Après le drame meurtrier de Kasumbalesa ayant fait au moins 23 morts, l’armée congolaise hausse le ton dans l’espace Grand Katanga. Face à la montée des tensions sociales, aux réseaux de manipulation et aux risques de déstabilisation dans cette région stratégique et frontalière, le commandant de la 22ᵉ région militaire des Forces Armées de la République démocratique du Congo (FARDC), le général de brigade Eddy Kapend Irung, décrète l’alerte maximale et prévient que toute tentative de trouble à l’ordre public sera neutralisée sans complaisance.
Le commandant de la 22ᵉ région militaire des FARDC, le général Eddy Kapend, a annoncé le maintien de toutes les unités militaires en alerte maximale sur l’ensemble de l’espace Grand Katanga. Une posture défensive et dissuasive assumée, alors que la région fait face à des tensions sécuritaires diffuses, nourries par des frustrations sociales, des enjeux économiques liés aux corridors miniers et commerciaux, ainsi que par des tentatives de récupération politique.
C’est au cours de la parade mixte FARDC-PNC tenue ce lundi 22 décembre au camp major Vangu de Lubumbashi que le numéro un de l’armée dans cette partie du territoire national a fait cette mise en garde sévère.
Saluant un climat sécuritaire « relativement stable » enregistré en 2025 finissant, le général Eddy Kapend a, toutefois, fait savoir que cette stabilité demeure fragile. Car, selon toujours lui, elle est constamment mise à l’épreuve par des poches de violence urbaine, des trafics transfrontaliers et des discours incendiaires exploitant la précarité sociale.
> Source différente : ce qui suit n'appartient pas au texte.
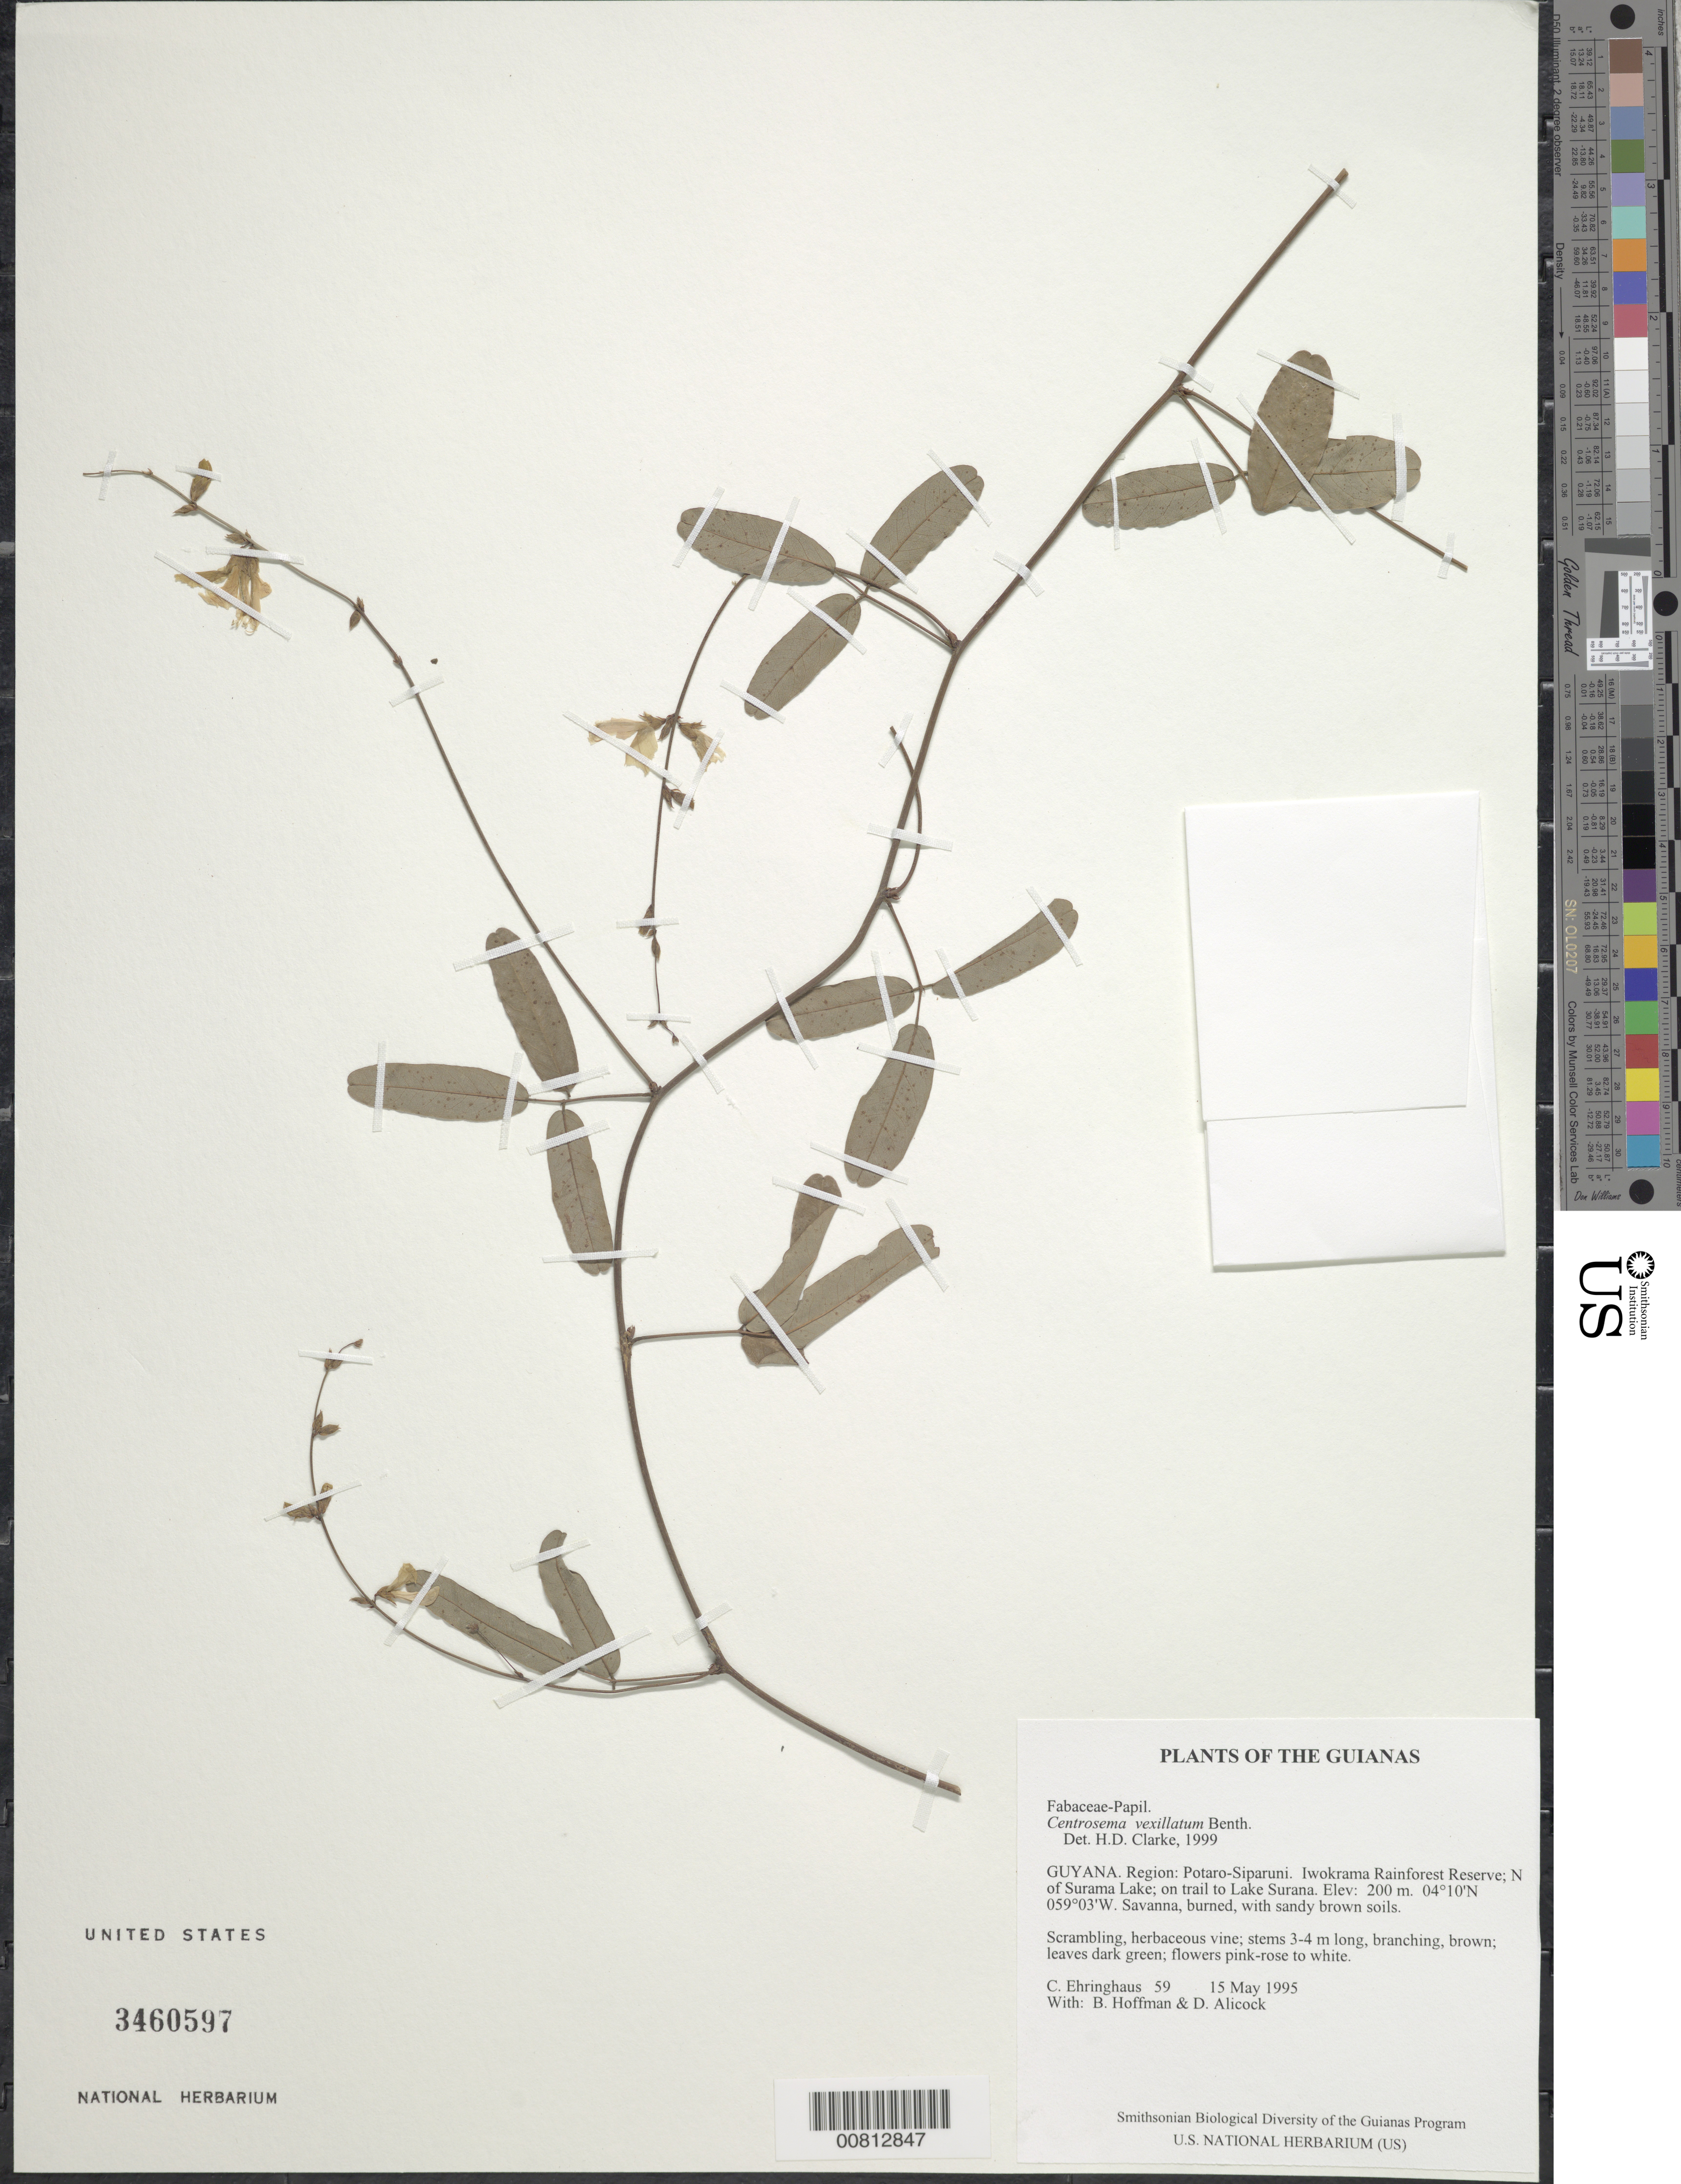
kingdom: Plantae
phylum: Tracheophyta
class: Magnoliopsida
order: Fabales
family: Fabaceae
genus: Centrosema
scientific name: Centrosema vexillatum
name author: Benth.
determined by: Clarke, H. D., University of North Carolina (Asheville)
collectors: C. Ehringhaus, B. Hoffman & D. Allicock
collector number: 59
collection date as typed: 15 May 1995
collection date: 1995-05-15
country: Guyana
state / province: Potaro-Siparuni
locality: Iwokrama Rainforest Reserve; N of Surama Lake; on trail to Lake Surana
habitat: Savanna, burned, with sandy brown soils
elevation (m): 200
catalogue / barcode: US 3460597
Abordant le drame survenu à Kasumbalesa, cité frontalière stratégique située à environ 90 km de Lubumbashi, le commandant de la 22ème région militaire a confirmé un bilan provisoire de 23 morts. Il a précisé que des enquêtes sont en cours pour établir les responsabilités. Plusieurs civils ont déjà été interpellés quant à ce. Au-delà du bilan humain, ces violences mettent en lumière les fractures sociopolitiques persistantes, notamment la pauvreté endémique, la gouvernance locale contestée et la militarisation progressive de certains conflits à l’origine sociale.
Dans un contexte national marqué par l’insécurité à l’Est et par un resserrement de l’espace civique, les autorités militaires redoutent que des foyers de tensions locales soient instrumentalisés à des fins de déstabilisation plus larges. D’où le message sans ambiguïté du général Eddy Kapend, qui a rappelé aux troupes le caractère régalien et stratégique de leur mission dans cette partie du pays.
Il a exhorté les militaires et policiers à la loyauté absolue envers la République, à une discipline irréprochable et à une vigilance accrue, mettant en garde contre toute fuite, compromission ou trahison, dans un environnement où les lignes entre contestation sociale, criminalité et manipulation politique tendent de plus en plus à se brouiller.